Posts Tagged ‘bug’

Visual Studio debugger is too sensitive about exceptions

I was working on XBList the other day when I hit a peculiarity of Visual Studio. I wanted to call a method asynchronously, so I was using BeginInvoke with a callback, as described in this article on MSDN. So I used BeginInvoke to fire off a method, and the method I invoked happened to throw an exception. I didn’t expect this to be a big deal – when the callback was called, I would call EndInvoke which would re-throw the exception and I could deal with it. However, while running in Visual Studio’s debugger, I got a break and an error dialog that claimed I had an unhandled exception. My code never made it to EndInvoke. It said something like “Exception unhandled by user code”.

It turns out that this is just some weirdness in Visual Studio. If you go to the Debug menu, choose “Exceptions…”, and uncheck “User-unhandled” for Common Language Runtime Exceptions, the exception will get properly thrown when EndInvoke is called, and everything’s fine.

exceptions-setting

It’s annoying that I have to give up the relatively useful unhandled-exception trapping that the Visual Studio debugger gives me, but I guess there’s no other way around it.

Firefox bug rendering list items next to floated elements

I was working on a web app a couple weeks ago when I hit a weird problem. I had a sidebar floated right, and an unordered list right next to it. What was weird is that each list item was getting “pushed aside” by the floated sidebar. This went against what I thought I knew about how floats work in CSS. My understanding was that floats should be removed from the page layout, and appear above any other block level elements, like my list items. Reading CSS Float Theory: Things You Should Know and the W3C spec on floats only backed up what I thought. Floats should always appear above block boxes, like LIs. I wrote up a minimal test case and tried it out. What I expected was something like this, where the green boxes are LIs, the red box is my floated DIV, and the purple box is a normal block element like a P:

CSS compliant float rendering

Instead, what I saw in Firefox 2 was:

Firefox bug 163110

It actually took me a very long time to get to this point because I hadn’t even bothered to try it out in non-Firefox browsers, since I assumed Firefox was right and I was missing some arcana in the spec. I had tried it out in Internet Explorer 6, but I had taken that as even more evidence that Firefox was right (if it differs between IE6 and Firefox, it’s usually IE6 doing it wrong). However, when I finally popped my test case into Safari 3 and Opera 9 and they agreed with IE, I realized that it was really a Firefox bug. Not too much searching later I came across this css-discuss post which pointed out the bug and offered two solutions. Either I could force my LIs to take up the whole space by setting “width: 100%” on them, or I could use the proprietary Mozilla CSS property “-moz-float-edge: content-box“. Either one made the list items act like I expected them to, though you give up some flexibility with the first method, and the second won’t validate.
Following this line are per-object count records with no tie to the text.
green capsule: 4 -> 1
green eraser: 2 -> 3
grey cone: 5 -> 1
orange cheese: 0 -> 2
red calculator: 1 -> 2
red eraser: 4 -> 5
This bug has been filed as Bug 163110 since August 2002, and many duplicate bugs or similar-but-not-quite-duplicate bugs have been filed since. Unfortunately, it doesn’t look like anyone is working on fixing it, and I don’t expect to see this problem go away in Firefox 3, which should be shipping relatively soon. I’m just going to have to add it to the list of bugs and workarounds I need to keep in mind whenever I’m navigating the minefield of modern web design.

Update (5/29/08): This has been fixed as of Firefox 3 RC1. Yay!

Vista Windows Media Center and Tablet PC don’t play well together

Getting my Xbox 360 to work as a Media Center Extender was no walk in the park. The first major obstacle I had (before even worrying about how to get XviD transcoding working) was a strange error message I got every time I connected to the Media Center from my Xbox. The Media Center interface would load, show me everything for half a second, then switch to a screen that just said “Connection Terminated. The Xbox 360 has been disconnected because an application has launched UI unexpectedly. Would you like to reconnect?” A few seconds later it would reconnect, go through the startup sequence, and drop right back to that error. Over and over again.

I checked out Event Viewer on my Vista machine, and this is what I saw: “An unauthorized window was detected while running the Windows Media Center Experience, ‘Tablet Driver’, with file name ”.” What? So after poking around the Internet a bit, I came across this newsgroup post. It looks like the problem is that the Tablet PC Input Panel gets activated even though it shouldn’t on a Windows Media Extender. I thought it was really cool to hook up my Wacom tablet and use the Tablet PC functionality, but until the Tablet PC team fixes this bug, I’ve had to uninstall my tablet drivers so Windows Vista no longer bothers with any Tablet PC parts. It’s a pity, but at least Windows Media Center works now.